It had been thought that it could be built in the same way as the Suez Canal (which John and I went through on our way from Kenya to the UK in 1960) which was simply dug through at sea level from the Mediterranean to the Red Sea. However this was not going to work as the builder of the Suez Canal (De Lesseps) himself discovered. It took the Americans, under President Theodore Roosevelt, to design a series of locks on a higher-than-sea-level 'river' of water and make a huge success of building the Panama Canal as we know it today. It opened in 1914.
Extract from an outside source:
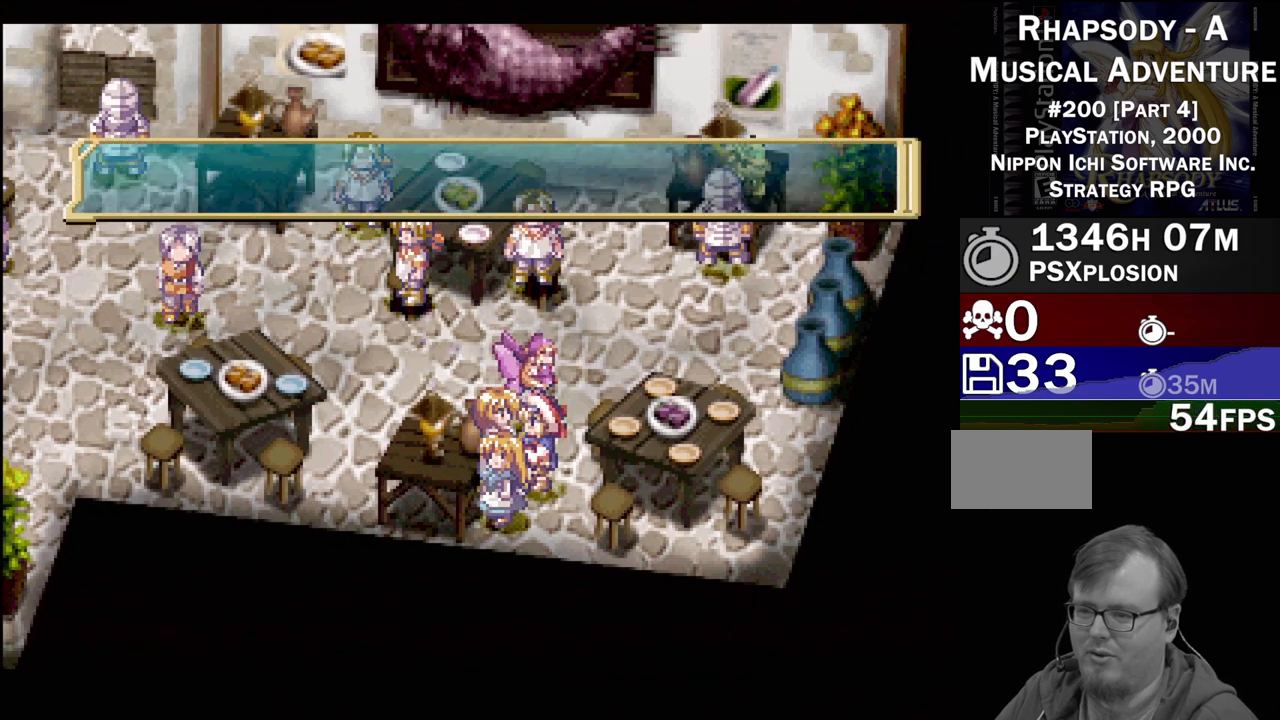
{"buttons": [], "events": [[333, "CROSS", "down"], [433, "CROSS", "up"]]}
Ships were initially pulled along by mules as they had to turn their engines off to make the transit. This name is now given to the huge machines which beetle-like pull the huge liners and freighters through...as we shall be pulled tomorrow. The water which is continually flowing through the canal to the sea comes from the surrounding rain forest's never ending supply...unless trees are pulled down and the forest destroyed of course.



We have also had interesting programmes about the Canal on our TV. It looks beautiful in parts and this will be a fascinating and exciting experience for us all.



If anyone is interested you can apparently watch us going through 'live' on Webcam, which has cameras on the beginning, middle and end of the Canal. I think the lock names are Miraflores, Pedro Miguel and Gatun. We shall be on our balcony. I don't know how much will be visible but we are the third balcony from the front of the ship, 5th deck, on the Port side! We'll wave!